[WORK INSTRUCTIONS] Which of the lines below hold the word "اليوم"? Pull each of them out.
::::
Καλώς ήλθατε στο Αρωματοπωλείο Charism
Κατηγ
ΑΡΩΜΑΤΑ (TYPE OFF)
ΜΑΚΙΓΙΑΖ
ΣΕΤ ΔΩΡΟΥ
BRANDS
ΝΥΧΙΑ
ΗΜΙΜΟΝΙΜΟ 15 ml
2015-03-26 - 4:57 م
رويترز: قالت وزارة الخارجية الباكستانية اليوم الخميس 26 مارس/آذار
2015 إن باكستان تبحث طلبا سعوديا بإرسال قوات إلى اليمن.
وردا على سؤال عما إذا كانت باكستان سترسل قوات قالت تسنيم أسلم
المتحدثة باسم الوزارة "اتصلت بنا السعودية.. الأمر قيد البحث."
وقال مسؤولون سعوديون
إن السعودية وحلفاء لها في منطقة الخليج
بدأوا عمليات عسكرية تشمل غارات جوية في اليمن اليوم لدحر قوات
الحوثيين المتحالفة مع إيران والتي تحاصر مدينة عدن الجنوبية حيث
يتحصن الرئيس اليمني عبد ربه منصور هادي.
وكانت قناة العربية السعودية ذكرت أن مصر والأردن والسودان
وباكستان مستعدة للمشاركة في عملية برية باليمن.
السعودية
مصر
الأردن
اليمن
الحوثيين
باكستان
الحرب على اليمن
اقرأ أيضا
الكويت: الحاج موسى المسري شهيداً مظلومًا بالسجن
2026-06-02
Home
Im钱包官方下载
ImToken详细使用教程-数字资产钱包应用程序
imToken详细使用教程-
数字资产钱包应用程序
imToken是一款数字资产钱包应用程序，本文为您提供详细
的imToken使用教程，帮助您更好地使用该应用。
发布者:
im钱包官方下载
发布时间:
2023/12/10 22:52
::::
[EXPECTED ANSWER]
رويترز: قالت وزارة الخارجية الباكستانية اليوم الخميس 26 مارس/آذار
بدأوا عمليات عسكرية تشمل غارات جوية في اليمن اليوم لدحر قوات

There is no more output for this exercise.